**Provided passage:**
What is the youngest age and size that a male Emerald Tree boa can be bred to a full grown female?
Thanks

Replies (6)

EdMarino Nov 03, 2010 10:05 AM

3 years old. I think you would be taking a risk any sooner.
Ed M.
http://www.EmeraldTreeBoa.com

anthill Nov 03, 2010 12:41 PM

>>3 years old. I think you would be taking a risk any sooner.
>>Ed M.
>>http://www.EmeraldTreeBoa.com
Thanks Ed. Question, what would the risk be? Strain on his body since not enough fat reserves, or something else?
Anthony

EdMarino Nov 04, 2010 07:39 AM

The risk would be with her. If you try him at 2 and he stimulates the female enough but she may not get fertilized. There is a good chance she will ovulate and produce slugs and then you have to give her a year off. So now your male is 5.
I would wait till he is ready.
Ed M.

anthill Nov 04, 2010 10:55 AM

An interesting and very good point. I had considered physical harm as well as just no copulation at all.
Thank you Ed.

>>The risk would be with her. If you try him at 2 and he stimulates the female enough but she may not get fertilized. There is a good chance she will ovulate and produce slugs and then you have to give her a year off. So now your male is 5.
>>I would wait till he is ready.
>>Ed M.

basinboa Nov 12, 2010 10:23 AM

Yes there is the danger of physical injury if the male is too small.

But considering other factors such as loosing what otherwise could be a viable breeding year is very important. With emerald tree boas everything happens way too slow and there are way too many things that can go wrong even if you do everything right. So do not take any additional chances other than the ones nature imposes to these snakes.

(Records in a dataset)
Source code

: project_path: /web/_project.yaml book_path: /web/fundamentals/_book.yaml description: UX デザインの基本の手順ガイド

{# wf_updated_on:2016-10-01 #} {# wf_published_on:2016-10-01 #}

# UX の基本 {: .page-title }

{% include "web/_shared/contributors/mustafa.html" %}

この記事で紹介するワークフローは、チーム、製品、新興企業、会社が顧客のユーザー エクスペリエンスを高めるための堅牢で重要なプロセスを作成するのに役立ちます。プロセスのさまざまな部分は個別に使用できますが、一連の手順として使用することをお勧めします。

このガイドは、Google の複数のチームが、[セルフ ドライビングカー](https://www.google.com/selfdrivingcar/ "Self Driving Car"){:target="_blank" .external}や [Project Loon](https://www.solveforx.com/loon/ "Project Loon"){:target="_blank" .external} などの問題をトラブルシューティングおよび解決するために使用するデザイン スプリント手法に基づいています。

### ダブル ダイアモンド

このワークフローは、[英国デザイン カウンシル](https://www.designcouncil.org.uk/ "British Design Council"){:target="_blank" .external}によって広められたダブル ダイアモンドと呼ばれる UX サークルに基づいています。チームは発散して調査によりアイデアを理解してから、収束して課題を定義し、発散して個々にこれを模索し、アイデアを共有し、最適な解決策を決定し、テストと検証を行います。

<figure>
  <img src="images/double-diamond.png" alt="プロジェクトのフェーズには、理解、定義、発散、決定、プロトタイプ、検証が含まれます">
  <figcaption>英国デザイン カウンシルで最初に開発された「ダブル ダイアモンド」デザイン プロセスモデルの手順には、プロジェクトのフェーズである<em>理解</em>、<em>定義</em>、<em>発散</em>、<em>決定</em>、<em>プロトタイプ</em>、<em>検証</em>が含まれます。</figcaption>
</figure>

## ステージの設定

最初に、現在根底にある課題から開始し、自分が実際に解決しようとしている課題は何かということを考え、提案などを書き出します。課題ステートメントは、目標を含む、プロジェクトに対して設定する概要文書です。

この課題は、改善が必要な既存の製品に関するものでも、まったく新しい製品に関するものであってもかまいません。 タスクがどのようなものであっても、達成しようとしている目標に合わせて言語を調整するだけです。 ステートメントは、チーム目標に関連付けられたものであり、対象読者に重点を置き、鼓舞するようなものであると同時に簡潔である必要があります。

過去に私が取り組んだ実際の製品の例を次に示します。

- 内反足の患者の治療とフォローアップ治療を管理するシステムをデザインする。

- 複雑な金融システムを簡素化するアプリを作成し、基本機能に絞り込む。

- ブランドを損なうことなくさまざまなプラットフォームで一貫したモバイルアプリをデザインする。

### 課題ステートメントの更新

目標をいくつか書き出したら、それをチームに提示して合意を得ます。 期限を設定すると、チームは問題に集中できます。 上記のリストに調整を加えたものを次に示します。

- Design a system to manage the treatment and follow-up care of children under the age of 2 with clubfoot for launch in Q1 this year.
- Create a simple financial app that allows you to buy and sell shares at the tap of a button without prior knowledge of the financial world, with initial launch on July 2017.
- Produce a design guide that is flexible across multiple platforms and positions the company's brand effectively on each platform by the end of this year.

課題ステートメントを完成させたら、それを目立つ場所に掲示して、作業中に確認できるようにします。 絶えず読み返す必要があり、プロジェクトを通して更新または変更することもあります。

**Problem set:**
A) Decide whether each statement agrees with the emerald tree boa breeding thread, answering yes or no and quoting the deciding words: (i) EdMarino advises waiting until the male is 3 years old; (ii) EdMarino says the main risk of trying a 2-year-old male falls on the male; (iii) basinboa denies any danger of physical injury from a male that is too small.
B) Extend the emerald tree boa breeding thread past its final reply.

**Answers to the exercises:**
A)
(i) Yes: "3 years old. I think you would be taking a risk any sooner."
(ii) No: "The risk would be with her."
(iii) No: "Yes there is the danger of physical injury if the male is too small."

B)
Do everything right, you may succeed. Do one thing wrong, you certainly fail. This is especially true for Corallus caninus.

anthill Nov 12, 2010 07:13 PM

Thanks. I will not even try to experiment with them in that case.
Hopefully, next year will be my first for boas. Pythons are far easier in comparison.

>>Yes there is the danger of physical injury if the male is too small.
>>
>>But considering other factors such as loosing what otherwise could be a viable breeding year is very important. With emerald tree boas everything happens way too slow and there are way too many things that can go wrong even if you do everything right. So do not take any additional chances other than the ones nature imposes to these snakes.
>>
>>Do everything right, you may succeed. Do one thing wrong, you certainly fail. This is especially true for Corallus caninus.